PARTS OF THE EXERCISE:
• a. Translate this sentence from the forum thread on dual-CPU fault tolerance into Spanish: "Multiple CPUs mostly are there to have parallel processing, not really for fault tolerance."
• b. Resume the forum thread on whether a second CPU can take over when one fails, writing on from its last sentence.

SELECTED PASSAGE:
___
Let's say I bought two Intel Xeon's and installed them into server class hardware... If one CPU failed would the other still function and pick up the slack, therefore providing fault tolerance?
This does not seem very likely, but I figured I would ask instead of making any assumptions.
In a normal dual-socket system, no, although there are servers that do permit hot-swapping of processors and RAM. So these things do exist, but they're at the very, very high-end of the market.
It's not really a big deal - of everything in your server that can fail, the processor is right on the bottom of the list, next to those little brass risers that hold the motherboard off the chassis.
Talking about x86 commodity hardware, if a system is running and a CPU fails things will grind to a halt normally. However the system will function fine after a reboot, albeit somewhat slower.
Multiple CPUs mostly are there to have parallel processing, not really for fault tolerance. But it's nice to have a system that still boots would a CPU (or more) fail.
I would say it's bit more likely your CPU fails than Mark Henderson suggests, but it still is very unlikely. In my experience mostly it happens when the system frequently overheats and shuts itself down (that's quite easy in a badly airconditioned office server room). The CPUs don't tend to like that a lot.
Of course if you had a nice IBM mainframe or similar, hot swapping a CPU (board) is "easy" enough.
___
SUPPLIED INFORMATION:
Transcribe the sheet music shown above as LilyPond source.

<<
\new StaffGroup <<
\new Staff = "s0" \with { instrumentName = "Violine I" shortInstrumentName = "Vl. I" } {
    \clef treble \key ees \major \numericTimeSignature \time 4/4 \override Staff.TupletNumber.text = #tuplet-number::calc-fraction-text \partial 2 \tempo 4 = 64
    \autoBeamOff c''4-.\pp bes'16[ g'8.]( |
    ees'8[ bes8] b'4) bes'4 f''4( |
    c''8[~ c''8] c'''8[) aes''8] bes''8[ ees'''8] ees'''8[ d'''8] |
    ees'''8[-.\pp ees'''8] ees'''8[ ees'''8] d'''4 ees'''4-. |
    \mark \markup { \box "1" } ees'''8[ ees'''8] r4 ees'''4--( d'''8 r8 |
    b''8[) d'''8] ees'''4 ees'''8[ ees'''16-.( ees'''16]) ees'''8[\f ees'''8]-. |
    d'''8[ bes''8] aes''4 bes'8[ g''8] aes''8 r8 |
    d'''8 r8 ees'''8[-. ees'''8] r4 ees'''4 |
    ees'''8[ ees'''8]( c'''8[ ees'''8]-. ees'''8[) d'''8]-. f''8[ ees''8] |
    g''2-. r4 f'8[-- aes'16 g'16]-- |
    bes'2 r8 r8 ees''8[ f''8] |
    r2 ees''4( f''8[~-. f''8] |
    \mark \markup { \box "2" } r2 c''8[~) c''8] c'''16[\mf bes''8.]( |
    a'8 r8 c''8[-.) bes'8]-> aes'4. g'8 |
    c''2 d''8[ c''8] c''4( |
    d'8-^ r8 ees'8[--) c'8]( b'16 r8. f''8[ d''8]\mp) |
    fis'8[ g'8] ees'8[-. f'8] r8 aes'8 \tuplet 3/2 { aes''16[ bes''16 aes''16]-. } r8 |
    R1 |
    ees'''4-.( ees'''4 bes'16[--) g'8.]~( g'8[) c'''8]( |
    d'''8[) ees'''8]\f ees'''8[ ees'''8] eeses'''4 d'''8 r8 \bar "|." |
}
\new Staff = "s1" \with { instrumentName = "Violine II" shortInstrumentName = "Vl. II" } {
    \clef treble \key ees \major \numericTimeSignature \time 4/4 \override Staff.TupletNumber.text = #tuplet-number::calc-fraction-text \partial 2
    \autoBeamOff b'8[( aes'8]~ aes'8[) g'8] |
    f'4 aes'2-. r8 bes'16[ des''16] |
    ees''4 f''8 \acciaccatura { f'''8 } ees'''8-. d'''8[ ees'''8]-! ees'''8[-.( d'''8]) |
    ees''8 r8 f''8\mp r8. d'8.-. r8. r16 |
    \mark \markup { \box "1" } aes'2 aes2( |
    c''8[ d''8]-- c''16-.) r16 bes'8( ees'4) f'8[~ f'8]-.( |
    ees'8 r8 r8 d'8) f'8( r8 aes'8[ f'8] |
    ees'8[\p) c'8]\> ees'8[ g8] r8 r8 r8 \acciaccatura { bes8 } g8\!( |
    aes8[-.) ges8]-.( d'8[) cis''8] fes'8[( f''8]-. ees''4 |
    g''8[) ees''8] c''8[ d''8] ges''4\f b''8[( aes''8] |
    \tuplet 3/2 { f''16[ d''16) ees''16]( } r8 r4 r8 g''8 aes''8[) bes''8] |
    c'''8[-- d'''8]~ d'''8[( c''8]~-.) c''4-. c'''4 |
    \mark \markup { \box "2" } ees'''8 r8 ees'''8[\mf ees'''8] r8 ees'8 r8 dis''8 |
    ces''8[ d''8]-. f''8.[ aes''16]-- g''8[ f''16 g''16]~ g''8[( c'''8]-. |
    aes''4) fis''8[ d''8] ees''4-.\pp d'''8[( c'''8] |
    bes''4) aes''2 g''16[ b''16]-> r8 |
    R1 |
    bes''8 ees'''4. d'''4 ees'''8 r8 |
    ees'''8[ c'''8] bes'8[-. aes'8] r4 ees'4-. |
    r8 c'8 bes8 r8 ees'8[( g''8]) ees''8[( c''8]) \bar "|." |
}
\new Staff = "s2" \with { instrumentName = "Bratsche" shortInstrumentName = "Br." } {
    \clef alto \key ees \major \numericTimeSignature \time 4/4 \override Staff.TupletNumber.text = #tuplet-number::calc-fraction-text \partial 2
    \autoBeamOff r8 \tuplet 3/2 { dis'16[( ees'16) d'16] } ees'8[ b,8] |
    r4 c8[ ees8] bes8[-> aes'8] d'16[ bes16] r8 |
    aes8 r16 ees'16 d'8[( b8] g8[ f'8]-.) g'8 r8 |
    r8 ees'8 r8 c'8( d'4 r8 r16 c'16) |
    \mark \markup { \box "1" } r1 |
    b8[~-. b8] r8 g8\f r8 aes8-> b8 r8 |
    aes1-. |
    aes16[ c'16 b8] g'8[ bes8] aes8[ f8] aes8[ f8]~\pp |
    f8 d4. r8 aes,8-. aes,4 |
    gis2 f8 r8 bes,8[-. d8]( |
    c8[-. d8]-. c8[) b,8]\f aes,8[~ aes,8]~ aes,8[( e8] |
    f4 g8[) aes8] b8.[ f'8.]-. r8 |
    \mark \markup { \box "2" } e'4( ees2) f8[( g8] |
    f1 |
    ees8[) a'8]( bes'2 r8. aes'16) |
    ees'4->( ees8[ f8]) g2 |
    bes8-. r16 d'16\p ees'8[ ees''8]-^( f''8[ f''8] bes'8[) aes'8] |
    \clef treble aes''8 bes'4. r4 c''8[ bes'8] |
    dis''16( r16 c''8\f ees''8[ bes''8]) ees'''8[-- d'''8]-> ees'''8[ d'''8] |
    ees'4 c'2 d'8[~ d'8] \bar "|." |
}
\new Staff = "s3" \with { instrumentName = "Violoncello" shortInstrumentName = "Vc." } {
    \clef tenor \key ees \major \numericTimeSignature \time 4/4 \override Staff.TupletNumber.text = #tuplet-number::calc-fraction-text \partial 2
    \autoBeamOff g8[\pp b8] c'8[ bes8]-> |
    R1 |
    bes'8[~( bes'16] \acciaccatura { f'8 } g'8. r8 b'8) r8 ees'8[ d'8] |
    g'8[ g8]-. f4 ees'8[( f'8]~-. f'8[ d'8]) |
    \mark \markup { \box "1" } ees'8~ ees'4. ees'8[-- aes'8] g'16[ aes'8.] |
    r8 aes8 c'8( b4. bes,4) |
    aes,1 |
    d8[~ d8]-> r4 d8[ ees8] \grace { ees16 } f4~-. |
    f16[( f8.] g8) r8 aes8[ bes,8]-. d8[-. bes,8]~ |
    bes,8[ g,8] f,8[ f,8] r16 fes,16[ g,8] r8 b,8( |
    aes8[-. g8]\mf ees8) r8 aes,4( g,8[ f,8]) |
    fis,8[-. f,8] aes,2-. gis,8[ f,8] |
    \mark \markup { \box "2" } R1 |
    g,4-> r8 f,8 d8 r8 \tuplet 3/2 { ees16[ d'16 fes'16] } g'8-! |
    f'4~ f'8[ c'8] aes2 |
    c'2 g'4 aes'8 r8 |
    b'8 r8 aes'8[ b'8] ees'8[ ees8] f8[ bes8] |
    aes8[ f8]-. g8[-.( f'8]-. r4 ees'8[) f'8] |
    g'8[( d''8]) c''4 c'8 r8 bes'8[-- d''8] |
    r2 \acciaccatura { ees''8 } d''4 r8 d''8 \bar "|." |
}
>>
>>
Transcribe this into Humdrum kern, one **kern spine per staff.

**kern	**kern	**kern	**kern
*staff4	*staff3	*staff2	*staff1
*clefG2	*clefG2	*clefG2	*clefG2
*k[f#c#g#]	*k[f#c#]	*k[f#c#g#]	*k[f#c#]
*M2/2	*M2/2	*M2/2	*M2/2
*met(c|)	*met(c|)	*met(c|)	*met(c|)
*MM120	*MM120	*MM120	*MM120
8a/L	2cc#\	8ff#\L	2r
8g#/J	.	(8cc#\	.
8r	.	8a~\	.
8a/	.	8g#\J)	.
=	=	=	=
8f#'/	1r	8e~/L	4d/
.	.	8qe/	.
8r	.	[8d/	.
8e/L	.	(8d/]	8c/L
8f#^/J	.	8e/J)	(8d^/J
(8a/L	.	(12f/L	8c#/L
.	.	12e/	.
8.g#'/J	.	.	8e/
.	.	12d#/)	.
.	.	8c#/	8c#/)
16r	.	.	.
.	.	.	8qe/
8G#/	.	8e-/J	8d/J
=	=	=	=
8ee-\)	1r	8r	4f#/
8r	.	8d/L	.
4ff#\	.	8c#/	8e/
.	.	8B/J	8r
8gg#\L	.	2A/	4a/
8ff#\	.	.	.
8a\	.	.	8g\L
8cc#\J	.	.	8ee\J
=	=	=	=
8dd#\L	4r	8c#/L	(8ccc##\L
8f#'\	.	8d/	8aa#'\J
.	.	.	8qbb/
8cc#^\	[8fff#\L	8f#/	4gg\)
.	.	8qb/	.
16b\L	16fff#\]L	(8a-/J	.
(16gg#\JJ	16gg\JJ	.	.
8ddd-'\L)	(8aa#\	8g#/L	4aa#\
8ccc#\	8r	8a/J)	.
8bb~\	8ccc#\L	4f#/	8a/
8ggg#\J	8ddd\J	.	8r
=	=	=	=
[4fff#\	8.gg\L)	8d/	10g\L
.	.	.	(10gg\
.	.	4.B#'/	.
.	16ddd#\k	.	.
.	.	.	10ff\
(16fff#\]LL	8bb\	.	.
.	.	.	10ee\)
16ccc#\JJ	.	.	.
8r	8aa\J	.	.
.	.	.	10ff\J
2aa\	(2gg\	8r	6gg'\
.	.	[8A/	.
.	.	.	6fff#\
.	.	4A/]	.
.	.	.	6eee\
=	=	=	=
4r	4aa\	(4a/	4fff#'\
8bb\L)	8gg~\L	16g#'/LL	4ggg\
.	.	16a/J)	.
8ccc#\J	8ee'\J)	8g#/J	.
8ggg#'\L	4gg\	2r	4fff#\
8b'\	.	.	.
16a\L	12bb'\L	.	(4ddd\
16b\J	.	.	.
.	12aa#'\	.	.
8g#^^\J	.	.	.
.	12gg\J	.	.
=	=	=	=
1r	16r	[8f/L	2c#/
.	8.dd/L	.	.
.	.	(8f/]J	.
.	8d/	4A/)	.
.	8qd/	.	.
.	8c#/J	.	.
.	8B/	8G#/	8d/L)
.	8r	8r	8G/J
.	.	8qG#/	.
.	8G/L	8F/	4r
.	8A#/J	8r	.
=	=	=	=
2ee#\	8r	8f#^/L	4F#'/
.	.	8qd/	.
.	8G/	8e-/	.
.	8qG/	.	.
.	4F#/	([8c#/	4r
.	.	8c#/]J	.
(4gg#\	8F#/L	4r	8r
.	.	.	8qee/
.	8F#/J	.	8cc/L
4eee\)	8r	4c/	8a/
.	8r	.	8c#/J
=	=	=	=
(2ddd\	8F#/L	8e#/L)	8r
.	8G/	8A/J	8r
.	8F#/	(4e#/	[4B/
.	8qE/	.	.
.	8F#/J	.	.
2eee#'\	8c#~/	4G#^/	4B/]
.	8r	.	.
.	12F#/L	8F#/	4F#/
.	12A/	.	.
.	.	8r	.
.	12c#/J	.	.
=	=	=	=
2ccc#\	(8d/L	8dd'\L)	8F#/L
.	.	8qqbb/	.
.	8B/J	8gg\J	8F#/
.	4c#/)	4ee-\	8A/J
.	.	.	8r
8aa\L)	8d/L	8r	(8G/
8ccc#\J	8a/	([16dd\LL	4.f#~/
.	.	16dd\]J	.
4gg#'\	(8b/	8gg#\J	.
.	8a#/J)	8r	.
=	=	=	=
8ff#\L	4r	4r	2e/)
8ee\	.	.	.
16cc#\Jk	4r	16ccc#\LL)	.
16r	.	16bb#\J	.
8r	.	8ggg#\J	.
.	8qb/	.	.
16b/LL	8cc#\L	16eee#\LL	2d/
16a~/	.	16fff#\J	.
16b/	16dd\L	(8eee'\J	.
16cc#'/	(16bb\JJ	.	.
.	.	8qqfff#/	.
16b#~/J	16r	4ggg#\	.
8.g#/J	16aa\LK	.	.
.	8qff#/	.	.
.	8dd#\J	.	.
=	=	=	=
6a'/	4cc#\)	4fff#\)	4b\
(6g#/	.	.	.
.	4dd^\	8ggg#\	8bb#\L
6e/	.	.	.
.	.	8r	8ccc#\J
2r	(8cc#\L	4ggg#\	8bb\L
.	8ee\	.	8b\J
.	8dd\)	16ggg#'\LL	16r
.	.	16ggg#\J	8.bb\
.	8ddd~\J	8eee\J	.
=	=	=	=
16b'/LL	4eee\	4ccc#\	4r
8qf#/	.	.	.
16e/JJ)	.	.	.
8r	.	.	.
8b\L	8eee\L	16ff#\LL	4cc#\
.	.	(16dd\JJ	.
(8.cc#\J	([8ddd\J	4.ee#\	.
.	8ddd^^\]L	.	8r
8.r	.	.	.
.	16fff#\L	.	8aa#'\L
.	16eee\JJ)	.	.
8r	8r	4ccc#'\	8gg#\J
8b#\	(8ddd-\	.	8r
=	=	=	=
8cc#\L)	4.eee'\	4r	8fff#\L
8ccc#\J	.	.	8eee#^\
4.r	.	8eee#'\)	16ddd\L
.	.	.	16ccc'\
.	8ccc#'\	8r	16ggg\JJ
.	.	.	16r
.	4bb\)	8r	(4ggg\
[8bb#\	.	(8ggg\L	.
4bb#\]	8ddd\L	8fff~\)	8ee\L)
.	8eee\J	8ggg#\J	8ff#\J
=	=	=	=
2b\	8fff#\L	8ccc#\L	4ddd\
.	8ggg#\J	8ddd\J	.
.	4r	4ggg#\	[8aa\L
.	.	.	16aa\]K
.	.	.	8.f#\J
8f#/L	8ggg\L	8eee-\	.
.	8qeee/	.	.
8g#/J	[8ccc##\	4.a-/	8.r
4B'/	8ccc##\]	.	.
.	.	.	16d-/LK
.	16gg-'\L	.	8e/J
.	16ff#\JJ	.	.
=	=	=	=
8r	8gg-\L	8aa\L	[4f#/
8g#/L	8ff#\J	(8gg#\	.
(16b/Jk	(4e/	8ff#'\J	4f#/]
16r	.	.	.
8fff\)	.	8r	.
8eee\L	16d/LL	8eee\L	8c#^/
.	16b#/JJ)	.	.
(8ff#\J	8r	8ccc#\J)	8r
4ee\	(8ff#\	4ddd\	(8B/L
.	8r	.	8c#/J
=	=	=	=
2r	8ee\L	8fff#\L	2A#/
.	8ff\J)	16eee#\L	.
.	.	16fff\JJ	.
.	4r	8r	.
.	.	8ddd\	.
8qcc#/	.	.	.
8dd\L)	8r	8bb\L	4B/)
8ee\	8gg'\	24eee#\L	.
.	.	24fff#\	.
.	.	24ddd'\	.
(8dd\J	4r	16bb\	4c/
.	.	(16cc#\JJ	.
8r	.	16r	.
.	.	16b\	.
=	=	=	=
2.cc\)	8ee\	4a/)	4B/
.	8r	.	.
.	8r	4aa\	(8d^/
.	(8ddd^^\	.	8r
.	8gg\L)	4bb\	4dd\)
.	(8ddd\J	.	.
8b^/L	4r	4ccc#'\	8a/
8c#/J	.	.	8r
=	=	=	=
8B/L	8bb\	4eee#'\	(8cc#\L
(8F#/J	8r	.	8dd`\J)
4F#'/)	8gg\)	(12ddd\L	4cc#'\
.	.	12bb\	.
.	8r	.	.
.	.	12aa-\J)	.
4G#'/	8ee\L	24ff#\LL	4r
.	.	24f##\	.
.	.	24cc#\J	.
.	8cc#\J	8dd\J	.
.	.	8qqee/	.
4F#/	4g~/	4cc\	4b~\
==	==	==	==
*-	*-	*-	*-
___
ANSWERS GIVEN:
• a. Las múltiples CPU están ahí sobre todo para el procesamiento en paralelo, no realmente para la tolerancia a fallos.

• b.
If a CPU were to fail - which is extremely unlikely, per the other answers - there is basically nothing that the system could do to recover. Depending on the way it fails it could end up corrupting memory in strange ways, or destroying the process table, or who knows what else. If you were to have some sort of active monitoring system that keeps tabs on the CPU to make sure it's working well (and able to, say, roll back any changes made by the CPU during its death throes), that would also be another system that can fail, and determining software failure programmatically is pretty dang difficult (basically the only way you can practically do it is by having another CPU doing the exact same stuff at the exact same time and compare the results - which will then end up slowing things down such that there's no point to having another CPU to begin with).
That said, as rare as a CPU failure is, increasing the CPU count in a system will actually make your failure rate go up, as now you have twice as many things that can fail. You also have other subsystems that can fail as well, such as those which keep the CPUs' caches synchronized, and the increase in power consumption and thermal output also contribute to the factors behind overall system failure (and of course, active cooling fans are another point of failure).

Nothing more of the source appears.